A quoi peut bien servir l’up-conversion organique, puisqu’il existe déjà des dispositifs similaires en version inorganique?

C’est vrai, et en plus mes molécules sont difficiles à fabriquer et présentent un rendement très limité. Mais c’est une preuve de principe. Cette technique pourrait par ailleurs s’avérer intéressante pour d’autres domaines comme la microscopie en biologie. Les tissus vivants sont en effet transparents pour le proche infrarouge mais opaque à la lumière visible, ce qui rend l’intérieur des cellules inaccessible à la microscopie optique. On peut donc imaginer injecter dans des cellules ces molécules spéciales à base de lanthanides et les exposer avec une lumière rouge qui traverse les membranes. On pourrait ensuite étudier leur distribution grâce à la couleur verte qu’ils réémettraient et qui serait parfaitement visible au microscope optique.

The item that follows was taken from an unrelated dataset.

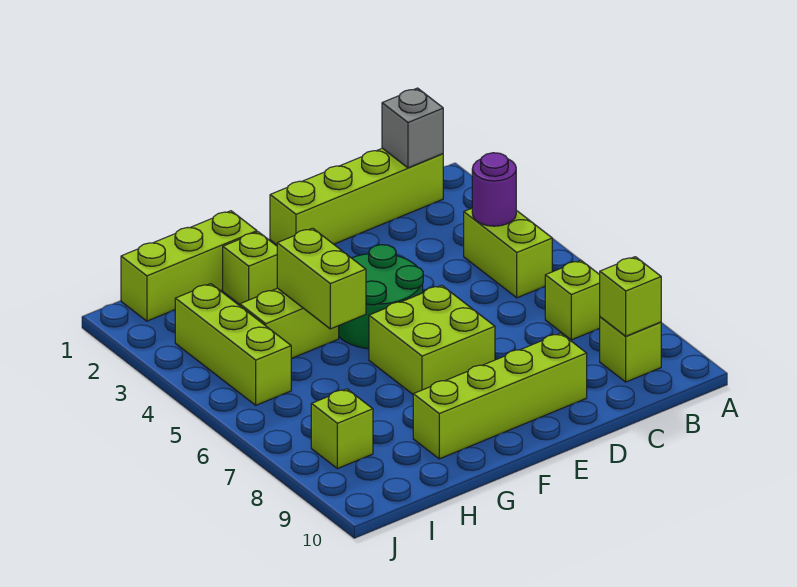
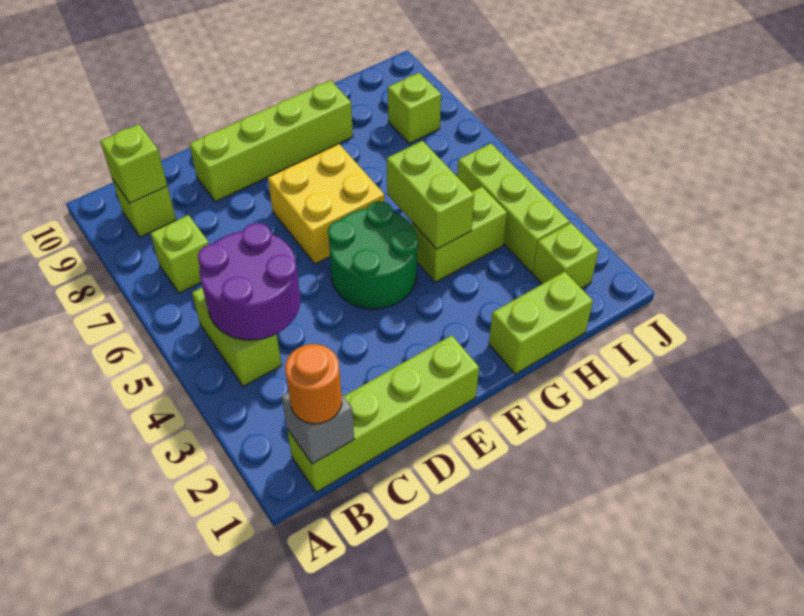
none -> orange 1x1 round brick [285,344,342,424]
purple 1x1 round brick [472,153,516,226] -> purple 2x2 round brick [198,223,300,340]
lime 2x2 brick [369,285,495,394] -> yellow 2x2 brick [268,144,385,264]
lime 1x3 brick [121,211,257,321] -> lime 1x2 brick [489,272,593,374]
lime 1x1 brick [223,232,277,305] -> lime 1x1 brick moved to [533,223,599,288]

*Les lanthanoïdes sont le lanthane (57La), le cérium (58Ce), le praséodyme (59Pr), le néodyme (60Nd), le prométhéum (61Pm), le samarium (62Sm), l’europium (63Eu), le gadolinium (64Gd), le terbium (65Tb), le dysprosium (66Dy), le holmium (67Ho), l’erbium (68Er), le thulium (69Tm), l’ytterbium (70Yb) et le lutécium (71Lu).

**Les lanthanides sont les lanthanoïdes à l’exception du lanthane.